What the task requires -
Extract each line of the records that contains the string "Rust". Case counts.

== Segment start ==

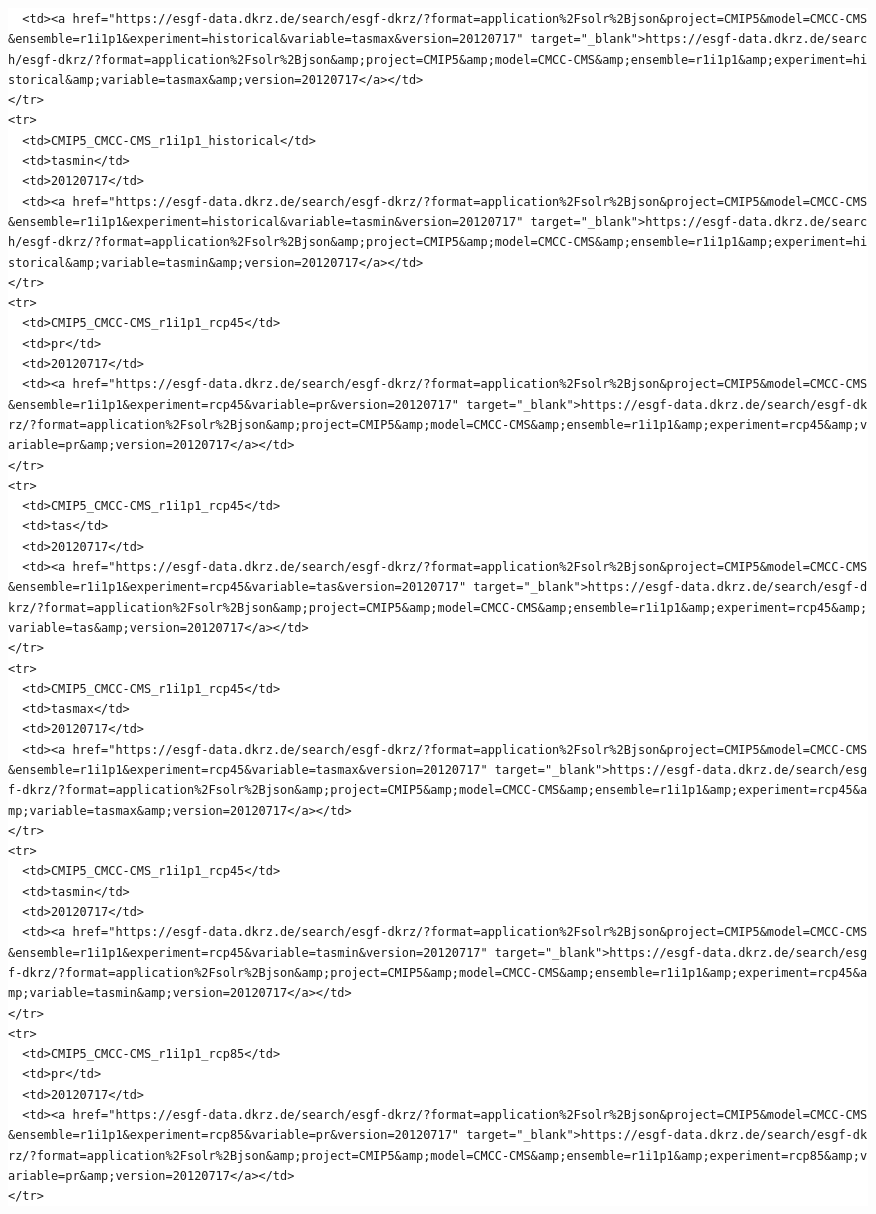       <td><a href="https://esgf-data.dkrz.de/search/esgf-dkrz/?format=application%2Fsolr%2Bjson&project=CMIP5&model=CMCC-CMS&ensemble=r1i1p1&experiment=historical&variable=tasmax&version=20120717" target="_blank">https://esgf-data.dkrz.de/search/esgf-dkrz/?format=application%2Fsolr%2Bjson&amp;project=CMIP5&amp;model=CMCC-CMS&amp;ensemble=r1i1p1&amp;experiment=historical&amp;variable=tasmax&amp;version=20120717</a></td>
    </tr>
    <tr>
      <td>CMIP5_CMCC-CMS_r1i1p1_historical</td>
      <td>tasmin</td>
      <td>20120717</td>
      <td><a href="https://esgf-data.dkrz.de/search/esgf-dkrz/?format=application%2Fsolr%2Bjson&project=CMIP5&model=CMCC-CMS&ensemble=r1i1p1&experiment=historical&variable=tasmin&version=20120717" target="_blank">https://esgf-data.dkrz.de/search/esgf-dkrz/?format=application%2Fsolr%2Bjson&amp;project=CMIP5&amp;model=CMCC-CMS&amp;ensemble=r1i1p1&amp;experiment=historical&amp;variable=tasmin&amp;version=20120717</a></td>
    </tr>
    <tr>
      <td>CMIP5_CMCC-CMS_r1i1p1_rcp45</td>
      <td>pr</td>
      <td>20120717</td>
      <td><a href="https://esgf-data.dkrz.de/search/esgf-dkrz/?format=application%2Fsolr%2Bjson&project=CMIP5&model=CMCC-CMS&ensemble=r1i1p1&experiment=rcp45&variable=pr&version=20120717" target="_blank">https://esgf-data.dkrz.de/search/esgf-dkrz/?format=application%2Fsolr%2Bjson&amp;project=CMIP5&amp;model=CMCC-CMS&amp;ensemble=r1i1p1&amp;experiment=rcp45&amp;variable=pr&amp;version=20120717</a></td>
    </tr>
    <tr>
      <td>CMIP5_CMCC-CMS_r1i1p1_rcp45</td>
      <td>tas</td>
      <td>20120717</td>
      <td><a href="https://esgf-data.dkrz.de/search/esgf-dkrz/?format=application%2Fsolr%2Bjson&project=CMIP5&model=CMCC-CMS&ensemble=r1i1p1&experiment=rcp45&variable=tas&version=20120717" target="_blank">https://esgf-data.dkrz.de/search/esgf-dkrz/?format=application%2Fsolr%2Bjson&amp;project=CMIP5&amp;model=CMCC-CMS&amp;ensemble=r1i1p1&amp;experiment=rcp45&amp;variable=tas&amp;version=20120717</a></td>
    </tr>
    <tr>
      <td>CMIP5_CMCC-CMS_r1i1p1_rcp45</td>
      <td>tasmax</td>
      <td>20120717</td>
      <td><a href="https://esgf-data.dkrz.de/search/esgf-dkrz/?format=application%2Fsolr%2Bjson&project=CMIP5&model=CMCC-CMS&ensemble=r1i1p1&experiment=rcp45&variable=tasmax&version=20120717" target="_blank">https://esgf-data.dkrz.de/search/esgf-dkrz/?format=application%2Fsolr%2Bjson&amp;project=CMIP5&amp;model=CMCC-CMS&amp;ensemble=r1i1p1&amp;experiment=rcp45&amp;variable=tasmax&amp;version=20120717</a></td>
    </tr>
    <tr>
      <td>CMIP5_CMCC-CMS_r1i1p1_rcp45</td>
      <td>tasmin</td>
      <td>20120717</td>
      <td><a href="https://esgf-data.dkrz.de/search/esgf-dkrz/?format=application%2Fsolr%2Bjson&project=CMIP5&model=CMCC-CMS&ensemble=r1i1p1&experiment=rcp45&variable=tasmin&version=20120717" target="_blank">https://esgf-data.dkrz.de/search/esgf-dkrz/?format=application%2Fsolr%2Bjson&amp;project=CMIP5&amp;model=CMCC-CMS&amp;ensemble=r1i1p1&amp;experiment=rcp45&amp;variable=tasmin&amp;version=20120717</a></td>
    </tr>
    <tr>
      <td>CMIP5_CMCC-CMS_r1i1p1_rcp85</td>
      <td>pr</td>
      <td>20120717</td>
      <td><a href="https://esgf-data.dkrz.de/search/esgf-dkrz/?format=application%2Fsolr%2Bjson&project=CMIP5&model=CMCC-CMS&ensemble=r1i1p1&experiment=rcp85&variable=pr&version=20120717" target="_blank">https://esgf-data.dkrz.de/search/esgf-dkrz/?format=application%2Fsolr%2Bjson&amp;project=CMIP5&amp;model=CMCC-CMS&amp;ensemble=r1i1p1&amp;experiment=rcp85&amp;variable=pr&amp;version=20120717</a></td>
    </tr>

== Segment end ==
== Segment start ==

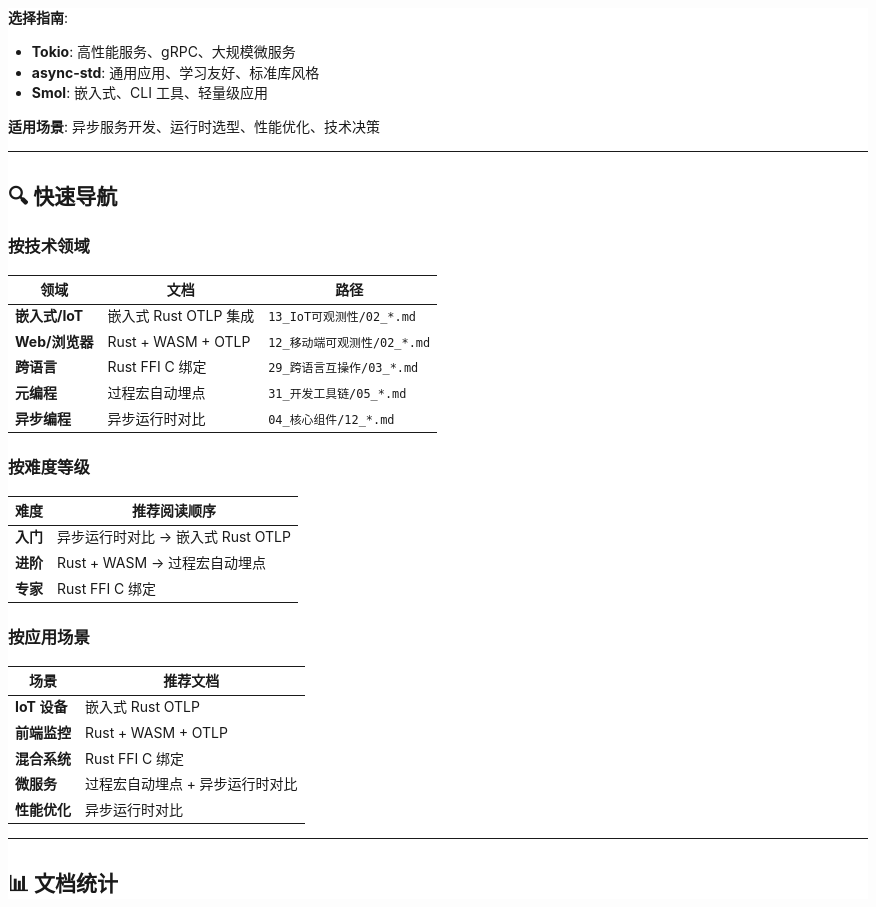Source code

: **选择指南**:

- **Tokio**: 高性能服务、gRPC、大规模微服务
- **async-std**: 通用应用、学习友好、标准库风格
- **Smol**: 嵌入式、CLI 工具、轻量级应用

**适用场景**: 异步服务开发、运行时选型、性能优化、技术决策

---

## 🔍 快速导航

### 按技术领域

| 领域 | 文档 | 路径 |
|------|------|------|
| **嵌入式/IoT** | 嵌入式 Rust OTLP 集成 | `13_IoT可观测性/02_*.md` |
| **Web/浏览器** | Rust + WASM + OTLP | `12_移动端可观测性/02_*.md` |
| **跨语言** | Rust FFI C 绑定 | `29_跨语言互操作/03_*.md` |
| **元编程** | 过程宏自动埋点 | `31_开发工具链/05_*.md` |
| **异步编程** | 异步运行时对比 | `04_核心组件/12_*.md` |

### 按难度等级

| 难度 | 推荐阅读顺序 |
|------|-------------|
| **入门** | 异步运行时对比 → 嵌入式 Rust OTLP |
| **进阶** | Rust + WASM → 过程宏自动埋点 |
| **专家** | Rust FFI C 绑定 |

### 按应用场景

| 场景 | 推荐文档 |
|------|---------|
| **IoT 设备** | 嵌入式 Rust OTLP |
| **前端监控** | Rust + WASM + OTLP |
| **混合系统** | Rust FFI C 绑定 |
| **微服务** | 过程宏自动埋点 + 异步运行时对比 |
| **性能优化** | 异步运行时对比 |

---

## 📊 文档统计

== Segment end ==

Written answer -
| **嵌入式/IoT** | 嵌入式 Rust OTLP 集成 | `13_IoT可观测性/02_*.md` |
| **Web/浏览器** | Rust + WASM + OTLP | `12_移动端可观测性/02_*.md` |
| **跨语言** | Rust FFI C 绑定 | `29_跨语言互操作/03_*.md` |
| **入门** | 异步运行时对比 → 嵌入式 Rust OTLP |
| **进阶** | Rust + WASM → 过程宏自动埋点 |
| **专家** | Rust FFI C 绑定 |
| **IoT 设备** | 嵌入式 Rust OTLP |
| **前端监控** | Rust + WASM + OTLP |
| **混合系统** | Rust FFI C 绑定 |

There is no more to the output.